Wiadomość wyedytowana przez autora 18 lutego 2014, 22:47

6 komentarzy (pokaż)
26 lutego 2014, 15:54

30t2d

dawno nic nie pisałam ale to przez mój nastrój :( nie był najlepszy nic mnie nie cieszyło no w ogóle jakaś masakra :( jeszcze do tego wszystkiego dołączył ból krocza dowarzyszący od tygodnia :( a dziś nawet byłam u lekarza bo wczoraj się cholernie wystraszyłam tak mi się spiął brzuch i taki dziwny ból odczułam, że aż mi się gorąco zrobiło byłam w galerii więc nie wiele myśląc ruszyłam do domu leżakować, wzięłam no-spę ale dziś postanowiłam to sprawdzić u lekarza no i jest wszystko ok! szyjka zamknięta nie skrócona:) :) :) a ból krocza może być spowodowany rozejściem się spojenia łonowego wszystko przygotowuje się do porodu tym bardziej, że u mnie mały ułożony jest główkowo.

ufff tak się bałam wczoraj panika na maksa!
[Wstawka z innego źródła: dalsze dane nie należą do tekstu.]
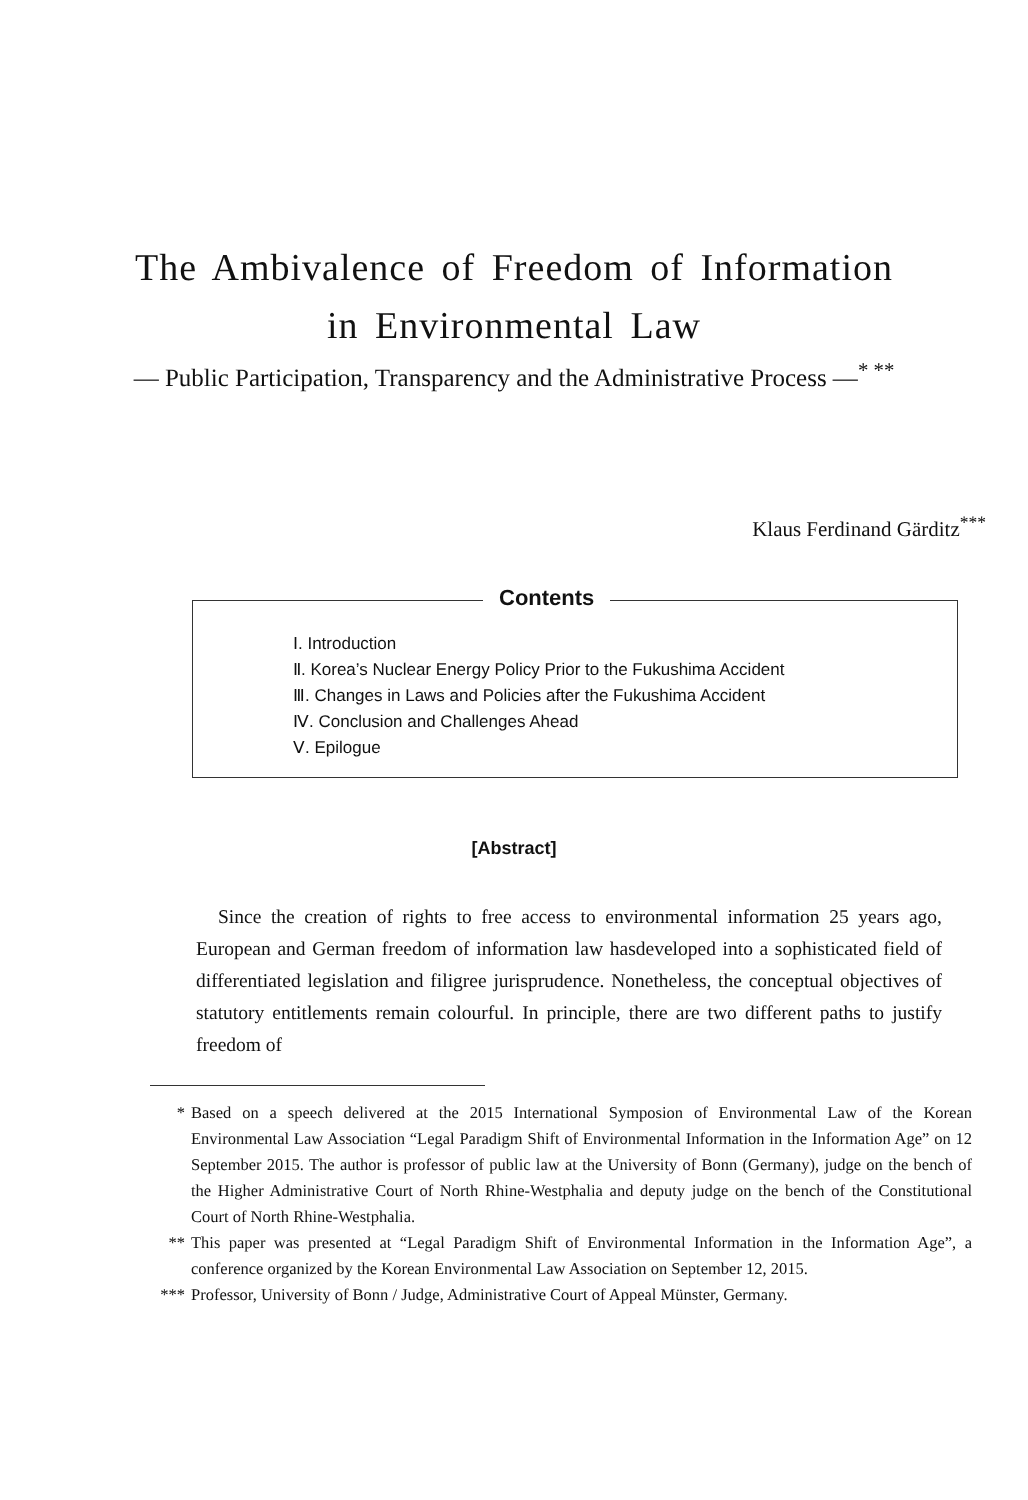The Ambivalence of Freedom of Information
in Environmental Law
— Public Participation, Transparency and the Administrative Process —<sup>* **</sup>
Klaus Ferdinand Gärditz<sup>***</sup>
Contents
Ⅰ. Introduction
Ⅱ. Korea’s Nuclear Energy Policy Prior to the Fukushima Accident
Ⅲ. Changes in Laws and Policies after the Fukushima Accident
Ⅳ. Conclusion and Challenges Ahead
Ⅴ. Epilogue
[Abstract]
Since the creation of rights to free access to environmental information 25 years ago, European and German freedom of information law hasdeveloped into a sophisticated field of differentiated legislation and filigree jurisprudence. Nonetheless, the conceptual objectives of statutory entitlements remain colourful. In principle, there are two different paths to justify freedom of
* Based on a speech delivered at the 2015 International Symposion of Environmental Law of the Korean Environmental Law Association “Legal Paradigm Shift of Environmental Information in the Information Age” on 12 September 2015. The author is professor of public law at the University of Bonn (Germany), judge on the bench of the Higher Administrative Court of North Rhine-Westphalia and deputy judge on the bench of the Constitutional Court of North Rhine-Westphalia.
** This paper was presented at “Legal Paradigm Shift of Environmental Information in the Information Age”, a conference organized by the Korean Environmental Law Association on September 12, 2015.
*** Professor, University of Bonn / Judge, Administrative Court of Appeal Münster, Germany.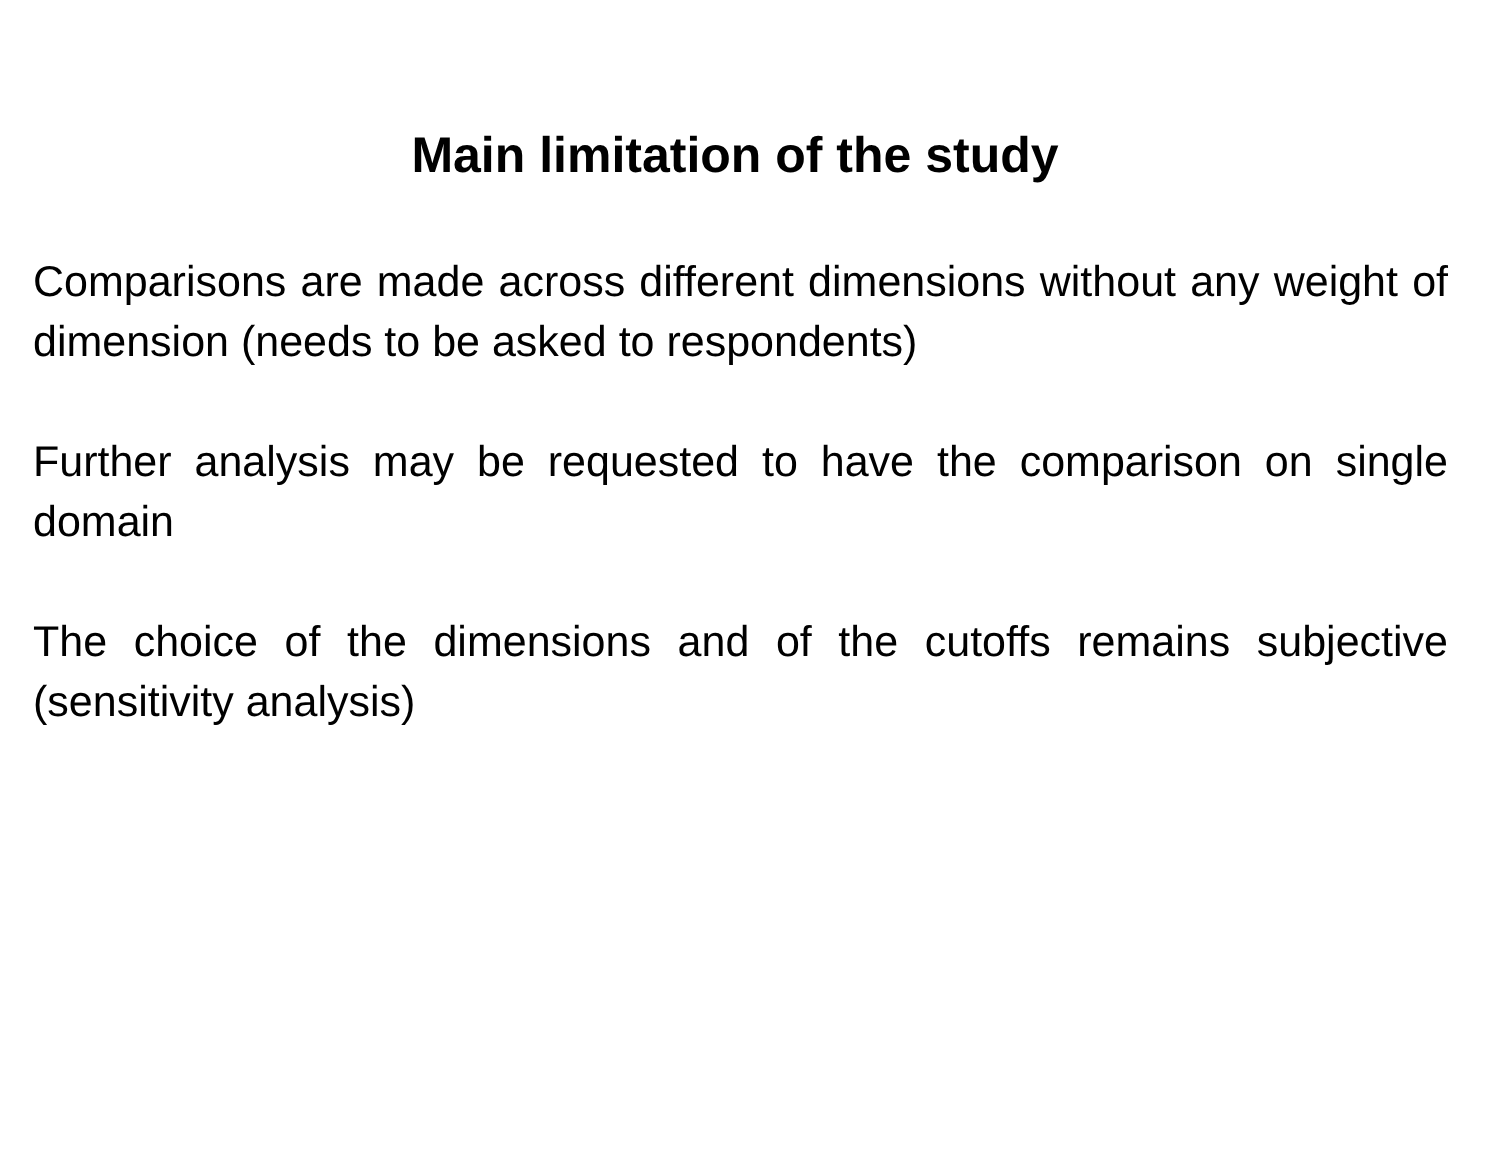Main limitation of the study
Comparisons are made across different dimensions without any weight of dimension (needs to be asked to respondents)
Further analysis may be requested to have the comparison on single domain
The choice of the dimensions and of the cutoffs remains subjective (sensitivity analysis)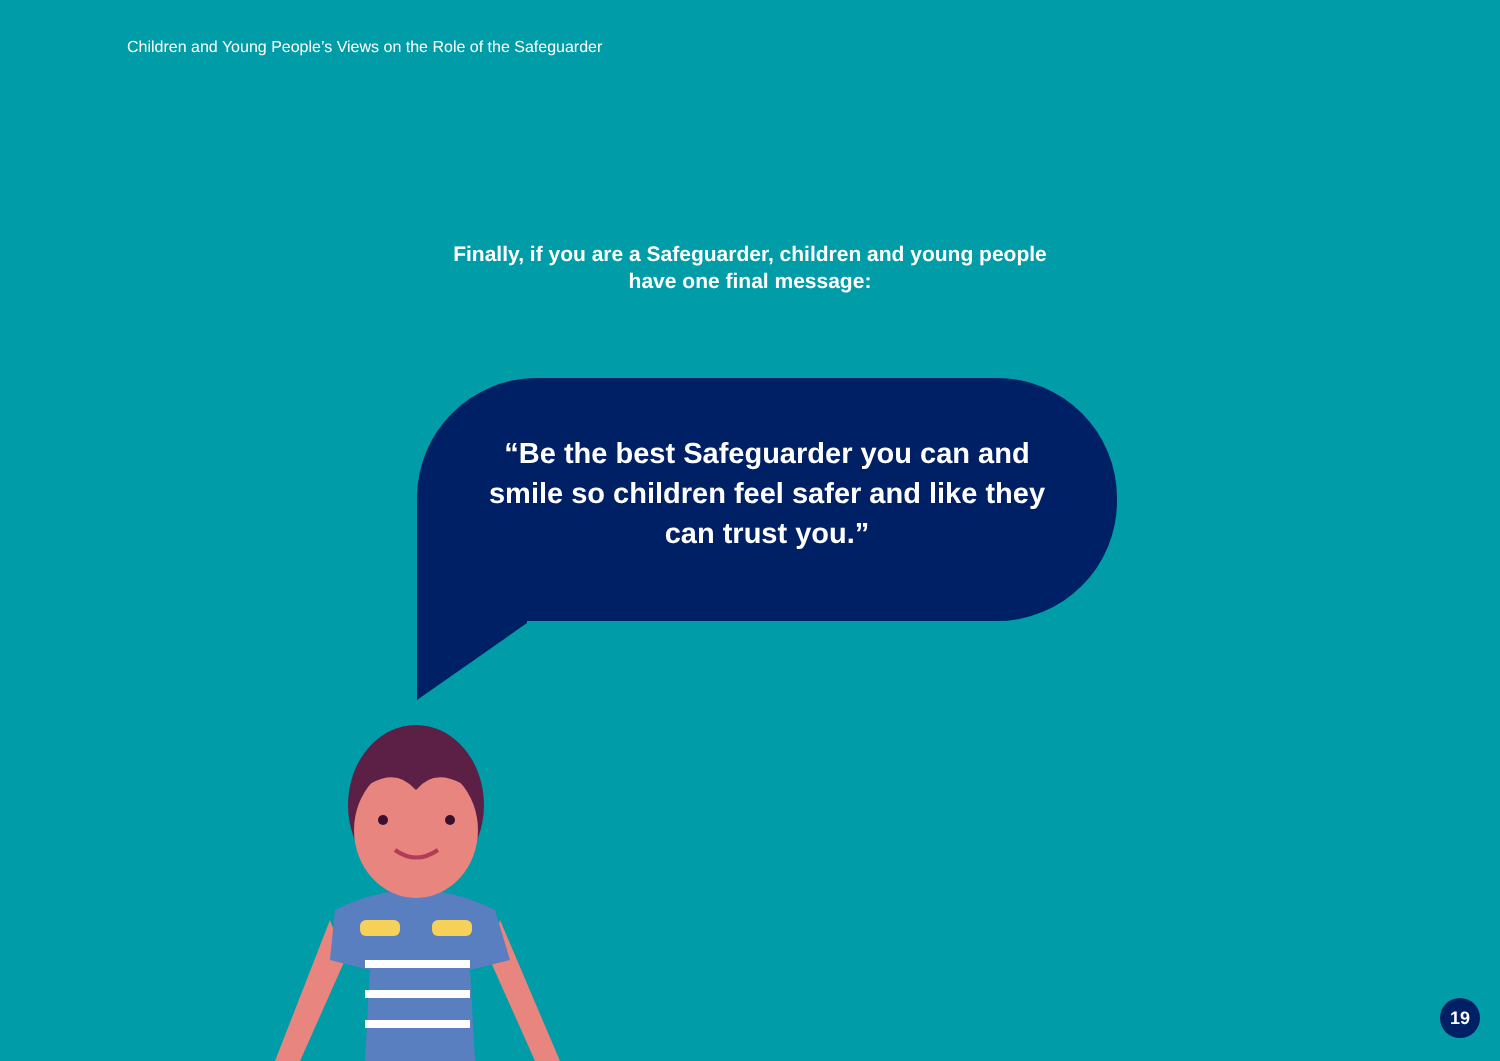Children and Young People’s Views on the Role of the Safeguarder
Finally, if you are a Safeguarder, children and young people have one final message:
“Be the best Safeguarder you can and smile so children feel safer and like they can trust you.”
19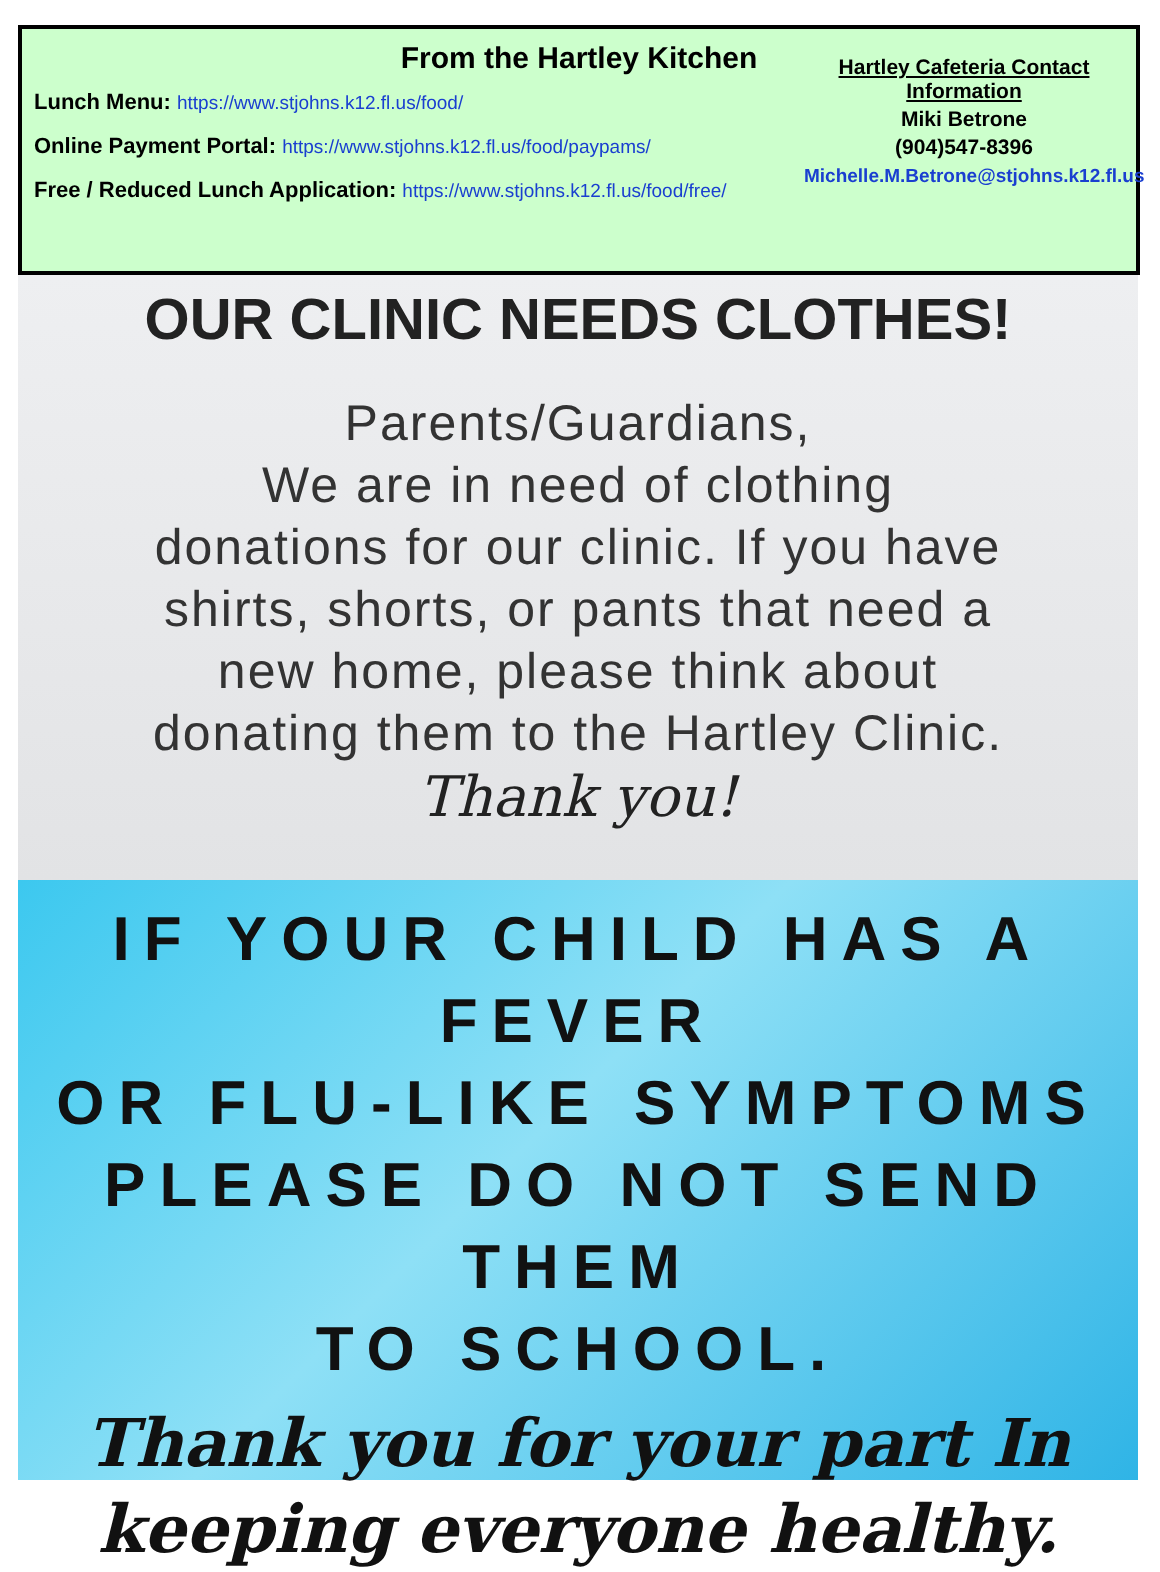From the Hartley Kitchen
Lunch Menu: https://www.stjohns.k12.fl.us/food/
Online Payment Portal: https://www.stjohns.k12.fl.us/food/paypams/
Free / Reduced Lunch Application: https://www.stjohns.k12.fl.us/food/free/
Hartley Cafeteria Contact Information
Miki Betrone
(904)547-8396
Michelle.M.Betrone@stjohns.k12.fl.us
OUR CLINIC NEEDS CLOTHES!
Parents/Guardians,
We are in need of clothing
donations for our clinic. If you have
shirts, shorts, or pants that need a
new home, please think about
donating them to the Hartley Clinic.
Thank you!
IF YOUR CHILD HAS A FEVER
OR FLU-LIKE SYMPTOMS
PLEASE DO NOT SEND THEM
TO SCHOOL.
Thank you for your part In
keeping everyone healthy.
Ja nie wiem jak to będzie jak zacznę rodzić czy nie ogarnie mnie jakieś zaćmienie i nie zacznę panikować, wczoraj chciało mi się ryczeć, że może coś się dzieje nie tak:( strach przed czymś nieznanym, złym po prostu mnie sparaliżował więc wychodzę z założenia że wszystko co mnie nie pokoi trzeba sprawdzić;/

czuję się dziś lżejsza, uspokoiłam się :) :) :) cudownie! teraz słucham muzyczki dla dzieci kojącej przyzwyczajam Olka do takich dźwięków ciekawe czy będzie po urodzeniu na nie reagował? do tego wpadają do domu promienie słoneczne i jest mi tak dobrze :)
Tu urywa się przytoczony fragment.